# SELECTED EXCERPT
Personal tools
You are here: Home Software Packages SAS Introduction to the Data Step -- Part 1

Introduction to the Data Step -- Part 1

— filed under: ,

All numbers in parentheses refer to page numbers in the Second Edition of The Little SAS Book

General Syntax    Libname and Filename Statements    SAS datasets    Variables   

Reading Raw Data    Arithmetic Operators    Assignment Statements    Functions

 

 

The SAS DATA step can be used to:

  • Input data into a SAS data set
  • Create new variables
  • Check for errors in the data and correct those errors
  • Produce new data sets by subsetting, merging, and/or modifying existing data sets
  • Prepare data for analysis using SAS procedures

 

General SAS syntax rules

 

  • SAS programming statements end with a semi-colon.
  • SAS programming statements can start in any column.
  • SAS programming statements can span multiple lines.
  • SAS programming statements are not case sensative.
  • SAS names can consist of letters, numbers, and the underscore '_'.
  • SAS names must start with an underscore or letter - no numbers!

     

  • Comments in SAS programs can be written in two forms
    1. Start with the characters "/*" and end with the characters "*/"
    2. Start with an asterisk "*" and end with a semi-colon ";"

 

 

LIBNAME and FILENAME

There are two important SAS statements that allow SAS to communicate with the hardware you are using: the FILENAME and LIBNAME

statements (26,27,42,43).

 

The LIBNAME statement refers to a directory or folder. The syntax of the libname statement is:

    LIBNAME reference name 'complete path name of directory or folder';

For example:

libname abcdef '~/project/data';      (Unix system)

libname wxyz_1 'C:\mydata\project';      (Windows)

 

The FILENAME statement refers to a file which can be used for input or output. The basic syntax of the filename statement is:

    FILENAME reference name 'complete filename';

Examples:

filename rawdata '~/project/rawdata/wave1.data';     (Unix)

filename rawdata 'D:\wave1.dat';      (Windows)

When using the FILENAME statement on a Unix machine, the PIPE keyword can be used to allow a Unix pipe as the device type. This is very useful when reading a compressed or zipped data file.

FILENAME indata PIPE 'zcat ~/project/rawdata/wave2.data.gz';

The preceeding example allows SAS to use the output from the UNIX zcat command as input data. zcat is a command which uncompresses or unzips a file. This eliminates the need to issue the command to unzip the file prior to running the SAS program.

 

SAS data sets (4,5)

 

  • SAS data sets are tables.
  • They consist of observations(rows) and variables(columns).
  • Data sets can be permanent or temporary (40,41).

# SUPPLIED MATERIAL
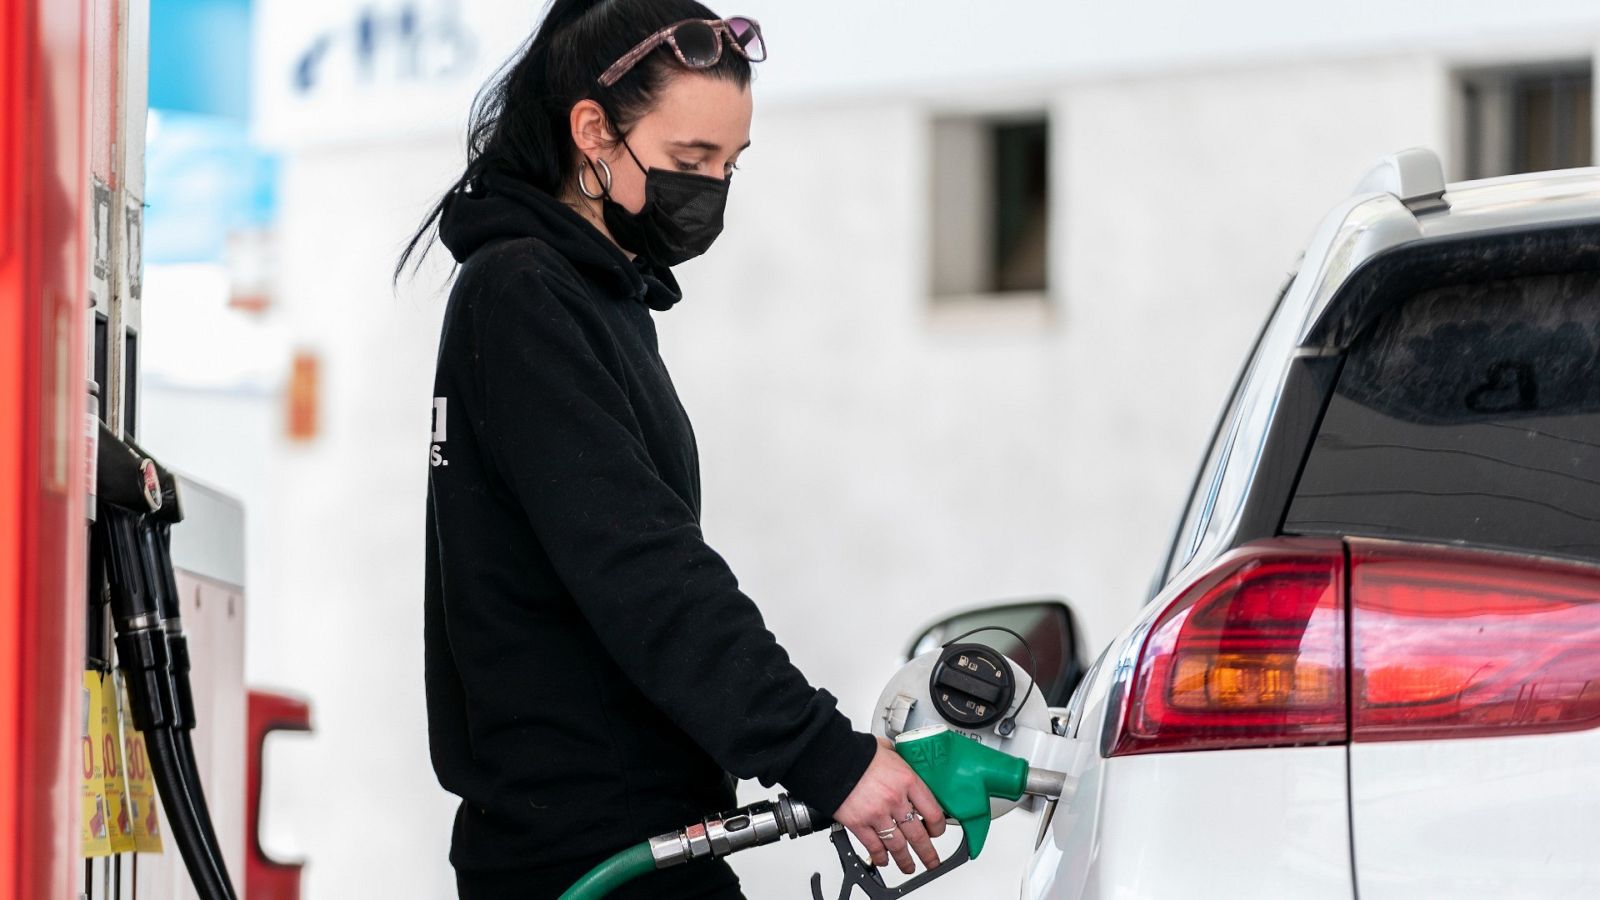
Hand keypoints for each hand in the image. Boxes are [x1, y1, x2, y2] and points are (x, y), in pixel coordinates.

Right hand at [832, 736, 947, 873]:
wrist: (830, 758)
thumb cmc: (856, 752)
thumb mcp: (886, 750)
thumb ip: (897, 760)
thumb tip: (900, 760)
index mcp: (907, 781)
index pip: (933, 812)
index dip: (938, 827)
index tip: (937, 831)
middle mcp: (895, 800)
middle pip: (918, 835)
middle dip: (927, 853)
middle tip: (931, 861)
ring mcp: (877, 815)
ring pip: (898, 846)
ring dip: (905, 860)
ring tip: (909, 866)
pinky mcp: (858, 824)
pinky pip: (873, 847)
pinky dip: (880, 857)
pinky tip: (883, 860)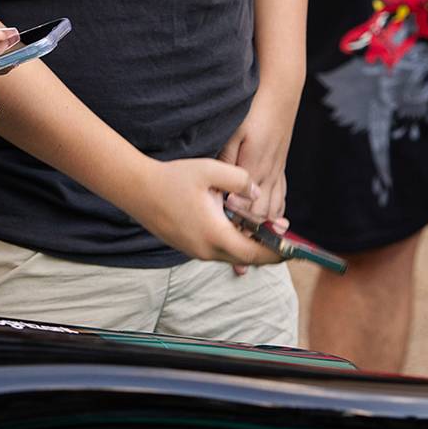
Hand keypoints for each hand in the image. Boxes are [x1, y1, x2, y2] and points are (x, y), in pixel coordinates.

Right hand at [124, 157, 282, 265]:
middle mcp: (205, 249)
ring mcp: (194, 251)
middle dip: (265, 248)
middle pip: (244, 257)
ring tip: (263, 227)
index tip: (291, 249)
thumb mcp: (210, 170)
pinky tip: (237, 226)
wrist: (136, 189)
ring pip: (230, 253)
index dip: (274, 253)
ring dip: (248, 244)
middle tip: (281, 233)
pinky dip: (232, 241)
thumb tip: (256, 194)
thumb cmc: (172, 178)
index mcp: (215, 234)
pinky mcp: (187, 246)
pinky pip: (217, 250)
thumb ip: (240, 179)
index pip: (253, 253)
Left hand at [221, 91, 296, 229]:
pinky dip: (274, 214)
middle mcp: (270, 175)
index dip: (237, 222)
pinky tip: (266, 222)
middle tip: (235, 246)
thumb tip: (220, 186)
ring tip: (248, 240)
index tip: (224, 226)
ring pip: (275, 211)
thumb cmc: (254, 112)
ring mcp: (277, 172)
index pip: (249, 208)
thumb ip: (227, 161)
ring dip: (262, 226)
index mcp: (256, 168)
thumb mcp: (234, 133)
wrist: (281, 95)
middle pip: (263, 216)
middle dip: (249, 231)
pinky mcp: (280, 168)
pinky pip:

# WHAT IS BEING ASKED
Reproduce the part of the SAS data step introduction starting with "FILENAME reference name" and going on through "the SAS program.".

# ANSWER BOX
FILENAME reference name 'complete filename';

Examples:

filename rawdata '~/project/rawdata/wave1.data';     (Unix)

filename rawdata 'D:\wave1.dat';      (Windows)

When using the FILENAME statement on a Unix machine, the PIPE keyword can be used to allow a Unix pipe as the device type. This is very useful when reading a compressed or zipped data file.

FILENAME indata PIPE 'zcat ~/project/rawdata/wave2.data.gz';

The preceeding example allows SAS to use the output from the UNIX zcat command as input data. zcat is a command which uncompresses or unzips a file. This eliminates the need to issue the command to unzip the file prior to running the SAS program.